[Transcribed page contents]
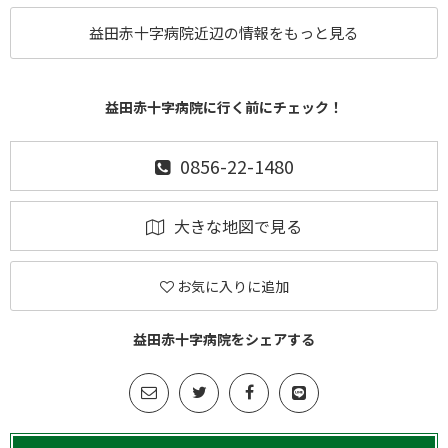
益田赤十字病院近辺の情報をもっと見る
益田赤十字病院に行く前にチェック！
0856-22-1480
大きな地図で見る
お気に入りに追加
益田赤十字病院をシェアする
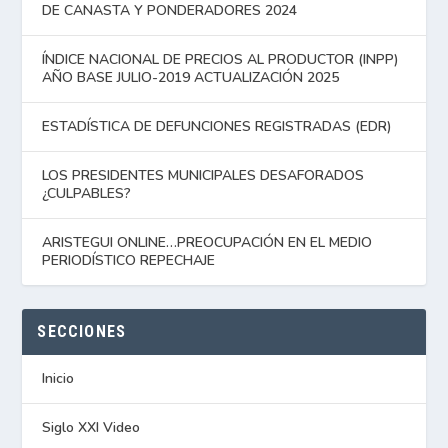
DE CANASTA Y PONDERADORES 2024
ÍNDICE NACIONAL DE PRECIOS AL PRODUCTOR (INPP)
AÑO BASE JULIO-2019 ACTUALIZACIÓN 2025
ESTADÍSTICA DE DEFUNCIONES REGISTRADAS (EDR)
LOS PRESIDENTES MUNICIPALES DESAFORADOS
¿CULPABLES?
ARISTEGUI ONLINE…PREOCUPACIÓN EN EL MEDIO
PERIODÍSTICO REPECHAJE
SECCIONES
Inicio
Siglo XXI Video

_Task item_. Exactly reproduce the entries above, minus the pictures.

_Output below_.
益田赤十字病院近辺の情報をもっと見る
益田赤十字病院に行く前にチェック！
0856-22-1480
大きな地図で見る
お気に入りに追加
益田赤十字病院をシェアする
DE CANASTA Y PONDERADORES 2024
ÍNDICE NACIONAL DE PRECIOS AL PRODUCTOR (INPP)
AÑO BASE JULIO-2019 ACTUALIZACIÓN 2025
ESTADÍSTICA DE DEFUNCIONES REGISTRADAS (EDR)
LOS PRESIDENTES MUNICIPALES DESAFORADOS
¿CULPABLES?
ARISTEGUI ONLINE…PREOCUPACIÓN EN EL MEDIO
PERIODÍSTICO REPECHAJE
SECCIONES
Inicio
Siglo XXI Video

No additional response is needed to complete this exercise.